6. Vietnam - the Ghost of Tao Dan Park

Tao Dan Public Park is a public park located in Saigon, Vietnam. There are beliefs that a young man haunts the park. According to the ghost story, unknown people attacked the man and his girlfriend as they were having a good time at the park. This popular legend states that the spirit of the man keeps wandering at the park seeking to rescue his girlfriend from these evil men.

5. Brazil - Presidential Residences

Photo credit: Donatas Dabravolskas / Shutterstock.com.

Recently, Brazil's presidential family moved out of their presidential residence and into their former residence of the luxurious vice president’s suite. According to President Temer, there was something strange about their house since they moved in. The president claims neither he nor his family had properly slept since the first night when they moved into the house, adding that he "felt something strange there."

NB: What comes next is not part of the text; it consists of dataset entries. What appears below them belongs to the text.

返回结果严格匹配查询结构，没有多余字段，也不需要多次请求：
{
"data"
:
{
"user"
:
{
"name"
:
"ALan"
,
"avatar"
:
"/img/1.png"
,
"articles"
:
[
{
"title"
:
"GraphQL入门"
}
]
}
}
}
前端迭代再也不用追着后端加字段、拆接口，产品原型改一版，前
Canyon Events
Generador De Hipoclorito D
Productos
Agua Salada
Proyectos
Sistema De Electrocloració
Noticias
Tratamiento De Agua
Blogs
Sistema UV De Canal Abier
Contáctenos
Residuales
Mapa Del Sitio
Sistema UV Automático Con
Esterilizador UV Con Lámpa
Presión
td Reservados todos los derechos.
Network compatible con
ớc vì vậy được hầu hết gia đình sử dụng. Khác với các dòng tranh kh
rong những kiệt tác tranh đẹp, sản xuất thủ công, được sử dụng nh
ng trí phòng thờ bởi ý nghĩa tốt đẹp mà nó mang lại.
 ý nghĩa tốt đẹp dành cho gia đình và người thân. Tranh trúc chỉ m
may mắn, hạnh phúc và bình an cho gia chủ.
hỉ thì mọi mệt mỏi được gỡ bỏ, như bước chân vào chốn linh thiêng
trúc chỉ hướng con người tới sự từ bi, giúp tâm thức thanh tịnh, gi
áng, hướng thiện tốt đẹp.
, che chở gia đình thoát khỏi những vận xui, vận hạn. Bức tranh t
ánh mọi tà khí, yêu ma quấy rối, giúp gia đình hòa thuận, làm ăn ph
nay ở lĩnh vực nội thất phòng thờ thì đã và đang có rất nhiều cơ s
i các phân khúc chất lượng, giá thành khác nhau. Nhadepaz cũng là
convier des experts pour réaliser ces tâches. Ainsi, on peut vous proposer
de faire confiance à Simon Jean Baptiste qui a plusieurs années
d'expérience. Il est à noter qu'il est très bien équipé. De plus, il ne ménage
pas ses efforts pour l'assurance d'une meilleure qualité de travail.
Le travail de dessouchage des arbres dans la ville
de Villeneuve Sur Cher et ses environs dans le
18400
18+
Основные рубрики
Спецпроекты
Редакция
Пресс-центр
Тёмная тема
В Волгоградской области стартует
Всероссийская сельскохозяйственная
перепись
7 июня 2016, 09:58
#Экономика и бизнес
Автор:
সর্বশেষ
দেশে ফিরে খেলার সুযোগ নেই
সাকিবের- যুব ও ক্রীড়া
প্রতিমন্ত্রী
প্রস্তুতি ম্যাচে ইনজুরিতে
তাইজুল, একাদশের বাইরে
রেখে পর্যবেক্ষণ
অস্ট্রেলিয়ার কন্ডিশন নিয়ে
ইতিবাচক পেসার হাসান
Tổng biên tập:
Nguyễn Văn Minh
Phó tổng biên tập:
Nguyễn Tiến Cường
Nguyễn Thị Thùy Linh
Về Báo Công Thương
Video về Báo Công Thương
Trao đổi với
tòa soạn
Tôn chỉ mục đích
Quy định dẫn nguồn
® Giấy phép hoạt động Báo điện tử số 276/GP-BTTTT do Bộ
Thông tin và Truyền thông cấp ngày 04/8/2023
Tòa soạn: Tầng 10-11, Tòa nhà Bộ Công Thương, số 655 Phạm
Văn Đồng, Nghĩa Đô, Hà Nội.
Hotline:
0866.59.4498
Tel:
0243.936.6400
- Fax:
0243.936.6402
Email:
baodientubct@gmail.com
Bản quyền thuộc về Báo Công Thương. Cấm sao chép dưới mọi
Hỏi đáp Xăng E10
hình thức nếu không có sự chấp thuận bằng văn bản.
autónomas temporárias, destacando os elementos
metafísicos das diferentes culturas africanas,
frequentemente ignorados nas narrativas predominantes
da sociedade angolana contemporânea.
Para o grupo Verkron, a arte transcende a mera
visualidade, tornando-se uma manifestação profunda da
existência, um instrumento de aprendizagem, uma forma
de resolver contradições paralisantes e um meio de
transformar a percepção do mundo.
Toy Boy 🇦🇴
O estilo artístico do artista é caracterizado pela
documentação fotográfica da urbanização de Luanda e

4. South Africa - Groote Schuur Hospital

The Groote Schuur Hospital is a large hospital found in South Africa. Over the years, many individuals have lost their lives at the hospital. People believe that these restless whose deaths were untimely keep roaming around the hospital’s hallways and wards. In fact, some patients say that nurses unknown to them tend to their needs. A nurse said to have “white eyes,” and another one called Sister Fatima are said to frequently serve the sick patients who visit Groote Schuur.

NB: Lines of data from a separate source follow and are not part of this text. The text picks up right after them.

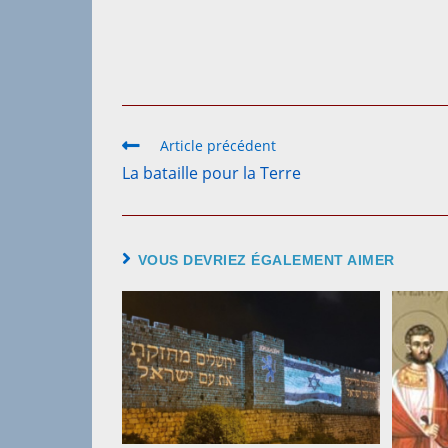
Article précédent
La bataille pour la Terre
VOUS DEVRIEZ ÉGALEMENT AIMER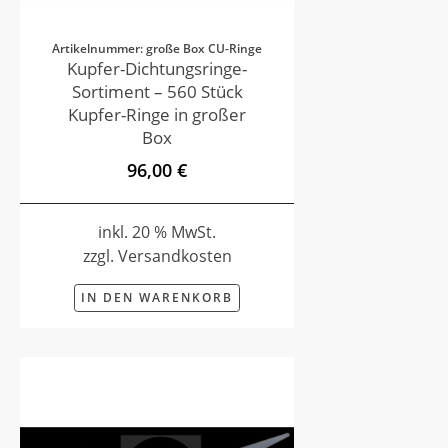
Artikelnummer: große Box CU-Ringe
Kupfer-Dichtungsringe-
Sortiment – 560 Stück
Kupfer-Ringe in großer
Box
96,00 €
inkl. 20 % MwSt.
zzgl. Versandkosten
IN DEN WARENKORB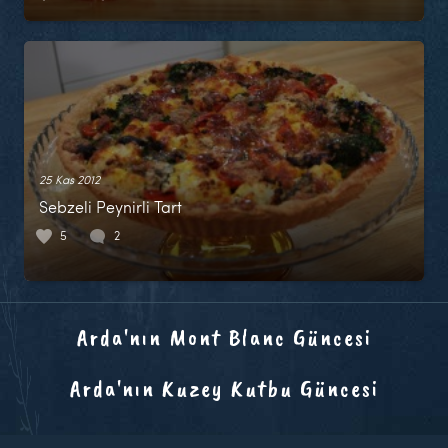
25 Kas 2012
Sebzeli Peynirli Tart
5
2
Arda'nın Mont Blanc Güncesi
Arda'nın Kuzey Kutbu Güncesi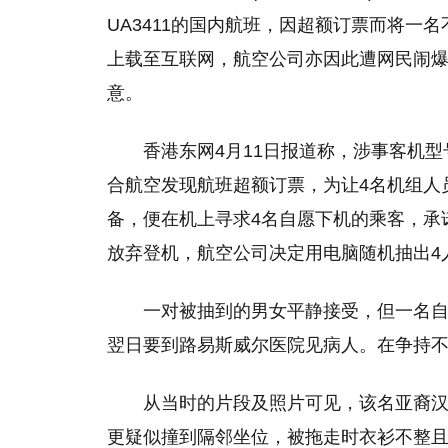
UA3411的国内航班，因超额订票而将一
上载至互联网，航空公司亦因此遭网民闹
意。
香港东网4月11日报道称，涉事客机型号
合航空发现航班超额订票，为让4名机组人
备，便在机上寻求4名自愿下机的乘客，承诺
放弃登机，航空公司决定用电脑随机抽出4
一对被抽到的男女平静接受，但一名
翌日要到路易斯威尔医院见病人。在争持不
从当时的片段及照片可见，该名亚裔
更疑似撞到隔邻坐位，被拖走时衣衫不整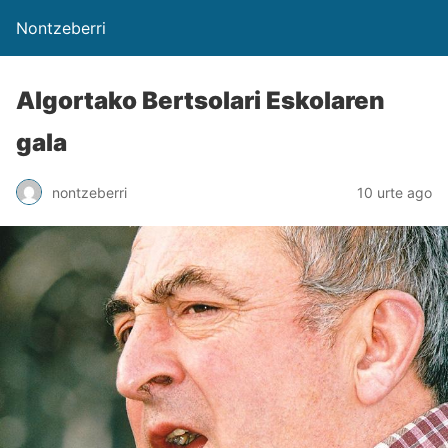
Nontzeberri
Algortako Bertsolari Eskolaren
gala
nontzeberri
10 urte ago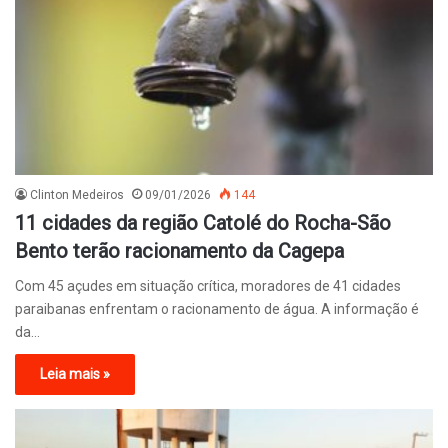
Clinton Medeiros
09/01/2026
144
11 cidades da região Catolé do Rocha-São
Bento terão racionamento da Cagepa
Com 45 açudes em situação crítica, moradores de 41 cidades
paraibanas enfrentam o racionamento de água. A informação é
da…
Leia mais »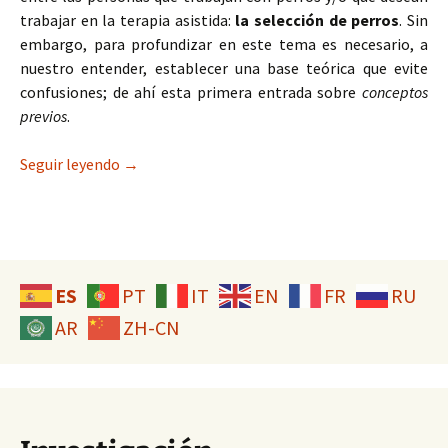
trabajar en la terapia asistida:
la selección de perros
. Sin
embargo, para profundizar en este tema es necesario, a
nuestro entender, establecer una base teórica que evite
confusiones; de ahí esta primera entrada sobre
conceptos
previos
.
Selección canina: conceptos previos
Seguir leyendo
→
ES
PT
IT
EN
FR
RU
AR
ZH-CN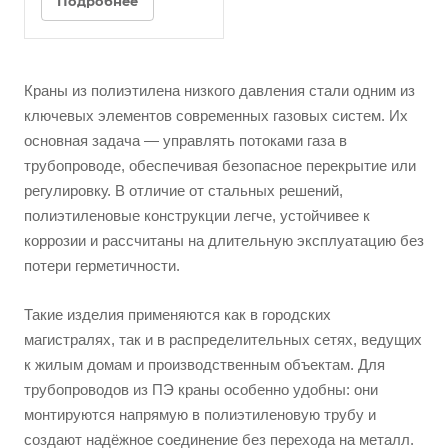
Подробнее
Краны из полиэтилена низкого давления стали одним из
ключевых элементов современных газовых систем. Их
основная задача — управлять потоками газа в
трубопроводе, обеспечивая безопасное перекрытие или
регулировку. В отличие от стальных решений,
полиэтиленовые конструкции легче, устойчивее к
коррозии и рассчитаны на длительную эксплуатацию без
потери герметичности.
Такие изделия применяются как в городских
магистралях, так и в распределительных сетях, ведущих
к жилым домам и производственным объектам. Для
трубопроводов из ПЭ краны особенно удобны: они
монтируются напрямую в полиэтиленовую трубу и
создают надёжное соединение без перехода на металл.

3. Italy - Casa degli Spiriti

Casa degli spiriti translates from Italian to mean “house of souls.” It is a splendid palace found in Venice. For many centuries, however, people believed that the palace had a curse. A common myth has it that a painter known as Luzzo killed himself inside the house in the 16th century. The story has it that he killed himself because of his love for Cecilia who was the lover of a man named Giorgione. People say his ghost keeps wandering through the palace as he cries for his love. As if this weren't spooky enough, there was another gruesome incident at the palace in the 1950s, when a young woman was murdered near the lagoon near the palace. It was only after many years that the body was found.

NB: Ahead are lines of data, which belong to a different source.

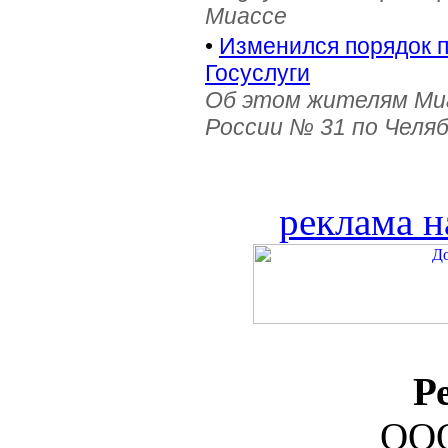
Миассе
•
Изменился порядок 
Госуслуги
Об этом жителям Ми
России № 31 по Челя
реклама н
Р
ООО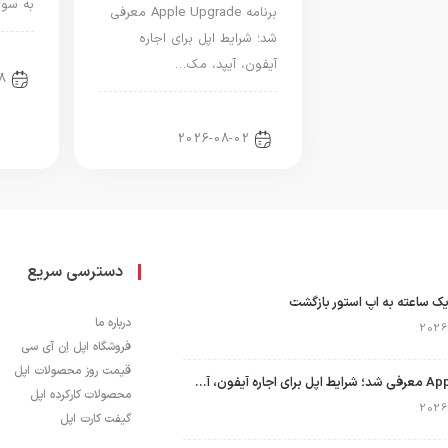
به سوی S
برنامه Apple Upgrade معرفی
شد؛ شرایط اپل برای اجاره
اخبا
آیفون، آیپد، مک…
8
اخبار آیپد
2026-08-02
دسترسی سریع
ک ساعته به اپ استور بازگشت
درباره ما
فروشگاه اپل اِن آی سی
قیمت روز محصولات اپل
برنامه Apple Upgrade معرفی شد؛ شرایط اپل برای اجاره آیفون، آیپد، مک و اپل واچ
محصولات کارکرده اپل
گیفت کارت اپل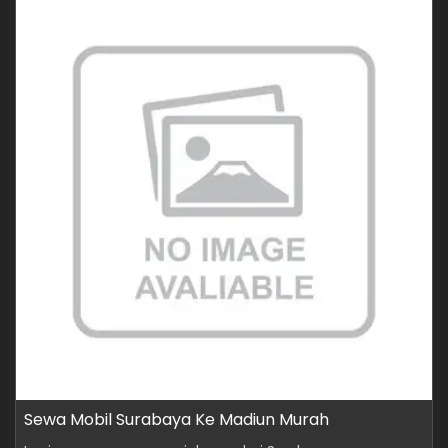
Sewa Mobil Surabaya Ke Madiun Murah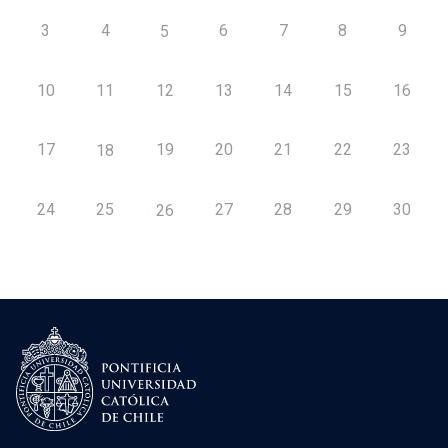
3
4
6
7
8
9
5
10
11
12
13
14
15
16
17
19
20
21
22
23
18
24
25
27
28
29
30
26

2. Canada - the Ghost of Peggy's Cove

#2 Canada - the Ghost of Peggy's Cove

Peggy’s cove refers to a lighthouse that stands on top of some weather-worn rocks. A woman named Margaret, who was nicknamed Peggy, was the original owner of the house. She settled in the house after surviving a shipwreck that killed all her children. Legend has it that she formed the habit of walking around the rocks in the night in a fury of grief over her loss. During one of the nights, her new husband went out with her. Intending to cheer her up, he was dancing on the rocks. Unfortunately, he slipped and died instantly. Not long after that sad incident, Margaret committed suicide. Legend has it that people often see a ghost of a woman, supposedly Peggy, dressed in blue and standing at the edge of the rocks about to jump.

1. Sweden - Silverpilen

Silverpilen is a Swedish word meaning “the Silver Arrow” which is a nickname for a specific train that was part of the Swedish metro's fleet. Much like the name would suggest, the train had a silver color, which was very unlike the other trains which were painted green. Residents of Stockholm had never seen a train quite like it, and because of this legends around what the purpose of the train was started to circulate. Despite the train being cheaper to operate, the train was unpopular with the residents who did not trust its unusual appearance. One of the familiar myths is that one who boarded the Silverpilen never got out. A Swedish ethnologist and scholar wrote about the ghost saying that people could only see it at midnight. He further stated that the train stopped only once a year and its passengers consisted of the living dead.